• _Set exercise_
Please turn every line of all the entries below into a numbered list, leaving out any blank lines.

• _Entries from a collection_
========
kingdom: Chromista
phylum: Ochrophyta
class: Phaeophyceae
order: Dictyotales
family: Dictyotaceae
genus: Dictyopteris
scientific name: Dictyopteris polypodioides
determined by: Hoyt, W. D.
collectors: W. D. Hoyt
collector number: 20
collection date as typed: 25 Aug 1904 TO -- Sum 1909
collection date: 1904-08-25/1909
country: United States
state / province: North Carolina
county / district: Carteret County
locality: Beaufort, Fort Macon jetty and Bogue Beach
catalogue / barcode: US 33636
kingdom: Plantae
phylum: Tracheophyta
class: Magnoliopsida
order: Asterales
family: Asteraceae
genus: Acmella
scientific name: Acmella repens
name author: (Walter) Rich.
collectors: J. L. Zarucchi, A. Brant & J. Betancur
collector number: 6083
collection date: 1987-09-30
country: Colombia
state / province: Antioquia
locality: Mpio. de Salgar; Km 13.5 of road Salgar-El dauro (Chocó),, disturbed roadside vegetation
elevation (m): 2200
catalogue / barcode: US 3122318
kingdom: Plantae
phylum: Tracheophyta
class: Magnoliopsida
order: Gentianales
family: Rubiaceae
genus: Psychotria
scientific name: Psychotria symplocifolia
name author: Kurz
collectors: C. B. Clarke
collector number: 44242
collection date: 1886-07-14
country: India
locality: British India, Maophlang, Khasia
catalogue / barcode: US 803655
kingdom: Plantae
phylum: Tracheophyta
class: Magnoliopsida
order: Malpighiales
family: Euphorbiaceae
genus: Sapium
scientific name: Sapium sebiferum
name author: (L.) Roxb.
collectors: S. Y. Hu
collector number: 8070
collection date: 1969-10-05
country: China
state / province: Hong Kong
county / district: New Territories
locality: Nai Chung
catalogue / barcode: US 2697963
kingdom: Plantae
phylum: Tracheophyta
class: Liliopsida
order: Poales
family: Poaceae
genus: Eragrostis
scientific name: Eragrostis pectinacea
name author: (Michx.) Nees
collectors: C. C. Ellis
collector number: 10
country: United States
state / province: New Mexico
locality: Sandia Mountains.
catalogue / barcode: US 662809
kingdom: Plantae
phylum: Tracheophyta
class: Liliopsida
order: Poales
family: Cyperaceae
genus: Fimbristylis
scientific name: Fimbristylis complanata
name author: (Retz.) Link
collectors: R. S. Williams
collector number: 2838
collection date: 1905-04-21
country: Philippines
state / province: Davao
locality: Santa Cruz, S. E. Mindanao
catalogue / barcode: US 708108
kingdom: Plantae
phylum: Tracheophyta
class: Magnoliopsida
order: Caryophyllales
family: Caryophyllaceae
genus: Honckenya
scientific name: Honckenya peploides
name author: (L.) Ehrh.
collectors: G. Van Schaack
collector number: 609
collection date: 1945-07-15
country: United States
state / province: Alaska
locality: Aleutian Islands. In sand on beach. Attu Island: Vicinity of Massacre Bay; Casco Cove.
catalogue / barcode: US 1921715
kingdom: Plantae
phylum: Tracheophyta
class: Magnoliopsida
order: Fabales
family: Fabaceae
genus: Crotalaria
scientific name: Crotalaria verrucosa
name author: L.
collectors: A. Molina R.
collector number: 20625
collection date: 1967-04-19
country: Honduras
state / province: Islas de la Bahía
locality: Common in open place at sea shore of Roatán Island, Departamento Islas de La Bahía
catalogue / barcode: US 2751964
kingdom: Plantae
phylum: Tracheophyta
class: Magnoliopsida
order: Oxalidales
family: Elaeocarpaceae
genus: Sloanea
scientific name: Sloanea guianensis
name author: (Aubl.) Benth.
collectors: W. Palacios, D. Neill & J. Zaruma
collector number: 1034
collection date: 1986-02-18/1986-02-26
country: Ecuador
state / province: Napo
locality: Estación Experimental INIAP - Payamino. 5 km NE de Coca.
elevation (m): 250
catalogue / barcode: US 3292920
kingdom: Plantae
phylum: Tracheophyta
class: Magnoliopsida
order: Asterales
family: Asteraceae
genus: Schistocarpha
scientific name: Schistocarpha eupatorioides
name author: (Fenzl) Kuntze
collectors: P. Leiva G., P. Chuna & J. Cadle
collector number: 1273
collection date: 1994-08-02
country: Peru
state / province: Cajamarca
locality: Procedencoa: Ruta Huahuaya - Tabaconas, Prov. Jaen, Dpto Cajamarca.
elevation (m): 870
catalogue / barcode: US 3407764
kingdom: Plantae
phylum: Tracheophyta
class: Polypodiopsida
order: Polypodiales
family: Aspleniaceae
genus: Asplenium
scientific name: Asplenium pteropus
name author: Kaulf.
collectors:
========
• _Output for this exercise_
1. kingdom: Chromista
2. phylum: Ochrophyta
3. class: Phaeophyceae
4. order: Dictyotales
5. family: Dictyotaceae
6. genus: Dictyopteris
7. scientific name: Dictyopteris polypodioides
8. determined by: Hoyt, W. D.
9. collectors: W. D. Hoyt
10. collector number: 20
11. collection date as typed: 25 Aug 1904 TO -- Sum 1909
12. collection date: 1904-08-25/1909
13. country: United States
14. state / province: North Carolina
15. county / district: Carteret County
16. locality: Beaufort, Fort Macon jetty and Bogue Beach
17. catalogue / barcode: US 33636
18. kingdom: Plantae
19. phylum: Tracheophyta
20. class: Magnoliopsida
21. order: Asterales
22. family: Asteraceae
23. genus: Acmella
24. scientific name: Acmella repens
25. name author: (Walter) Rich.
26. collectors: J. L. Zarucchi, A. Brant & J. Betancur
27. collector number: 6083
28. collection date: 1987-09-30
29. country: Colombia
30. state / province: Antioquia
31. locality: Mpio. de Salgar; Km 13.5 of road Salgar-El dauro (Chocó),, disturbed roadside vegetation
32. elevation (m): 2200
33. catalogue / barcode: US 3122318
34. kingdom: Plantae
35. phylum: Tracheophyta
36. class: Magnoliopsida
37. order: Gentianales
38. family: Rubiaceae
39. genus: Psychotria
40. scientific name: Psychotria symplocifolia
41. name author: Kurz
42. collectors: C. B. Clarke
43. collector number: 44242
44. collection date: 1886-07-14
45. country: India
46. locality: British India, Maophlang, Khasia
47. catalogue / barcode: US 803655
48. kingdom: Plantae
49. phylum: Tracheophyta
50. class: Magnoliopsida
51. order: Malpighiales
52. family: Euphorbiaceae
53. genus: Sapium
54. scientific name: Sapium sebiferum
55. name author: (L.) Roxb.
56. collectors: S. Y. Hu
57. collector number: 8070
58. collection date: 1969-10-05
59. country: China
60. state / province: Hong Kong
61. county / district: New Territories
62. locality: Nai Chung
63. catalogue / barcode: US 2697963
64. kingdom: Plantae
65. phylum: Tracheophyta
66. class: Liliopsida
67. order: Poales
68. family: Poaceae
69. genus: Eragrostis
70. scientific name: Eragrostis pectinacea
71. name author: (Michx.) Nees
72. collectors: C. C. Ellis
73. collector number: 10
74. country: United States
75. state / province: New Mexico
76. locality: Sandia Mountains.
77. catalogue / barcode: US 662809
78. kingdom: Plantae
79. phylum: Tracheophyta
80. class: Liliopsida
81. order: Poales
82. family: Cyperaceae
83. genus: Fimbristylis
84. scientific name: Fimbristylis complanata
85. name author: (Retz.) Link
86. collectors: R. S. Williams
87. collector number: 2838
88. collection date: 1905-04-21
89. country: Philippines
90. state / province: Davao
91. locality: Santa Cruz, S. E. Mindanao
92. catalogue / barcode: US 708108
93. kingdom: Plantae
94. phylum: Tracheophyta
95. class: Magnoliopsida
96. order: Caryophyllales
97. family: Caryophyllaceae
98. genus: Honckenya
99. scientific name: Honckenya peploides
100. name author: (L.) Ehrh.
101. collectors: G. Van Schaack
102. collector number: 609
103. collection date: 1945-07-15
104. country: United States
105. state / province: Alaska
106. locality: Aleutian Islands. In sand on beach. Attu Island: Vicinity of Massacre Bay; Casco Cove.
107. catalogue / barcode: US 1921715
108. kingdom: Plantae
109. phylum: Tracheophyta
110. class: Magnoliopsida
111. order: Fabales
112. family: Fabaceae
113. genus: Crotalaria
114. scientific name: Crotalaria verrucosa
115. name author: L.
116. collectors: A. Molina R.
117. collector number: 20625
118. collection date: 1967-04-19
119. country: Honduras
120. state / province: Islas de la Bahía
121. locality: Common in open place at sea shore of Roatán Island, Departamento Islas de La Bahía
122. catalogue / barcode: US 2751964
123. kingdom: Plantae
124. phylum: Tracheophyta
125. class: Magnoliopsida
126. order: Oxalidales
127. family: Elaeocarpaceae
128. genus: Sloanea
129. scientific name: Sloanea guianensis
130. name author: (Aubl.) Benth.
131. collectors: W. Palacios, D. Neill & J. Zaruma
132. collector number: 1034
133. collection date: 1986-02-18/1986-02-26
134. country: Ecuador
135. state / province: Napo
136. locality: Estación Experimental INIAP - Payamino. 5 km NE de Coca.
137. elevation (m): 250
138. catalogue / barcode: US 3292920
139. kingdom: Plantae
140. phylum: Tracheophyta
141. class: Magnoliopsida
142. order: Asterales
143. family: Asteraceae
144. genus: Schistocarpha
145. scientific name: Schistocarpha eupatorioides
146. name author: (Fenzl) Kuntze
147. collectors: P. Leiva G., P. Chuna & J. Cadle
148. collector number: 1273
149. collection date: 1994-08-02
150. country: Peru
151. state / province: Cajamarca
152. locality: Procedencoa: Ruta Huahuaya - Tabaconas, Prov. Jaen, Dpto Cajamarca.
153. elevation (m): 870
154. catalogue / barcode: US 3407764
155. kingdom: Plantae
156. phylum: Tracheophyta
157. class: Polypodiopsida
158. order: Polypodiales
159. family: Aspleniaceae
160. genus: Asplenium
161. scientific name: Asplenium pteropus
162. name author: Kaulf.
163. collectors:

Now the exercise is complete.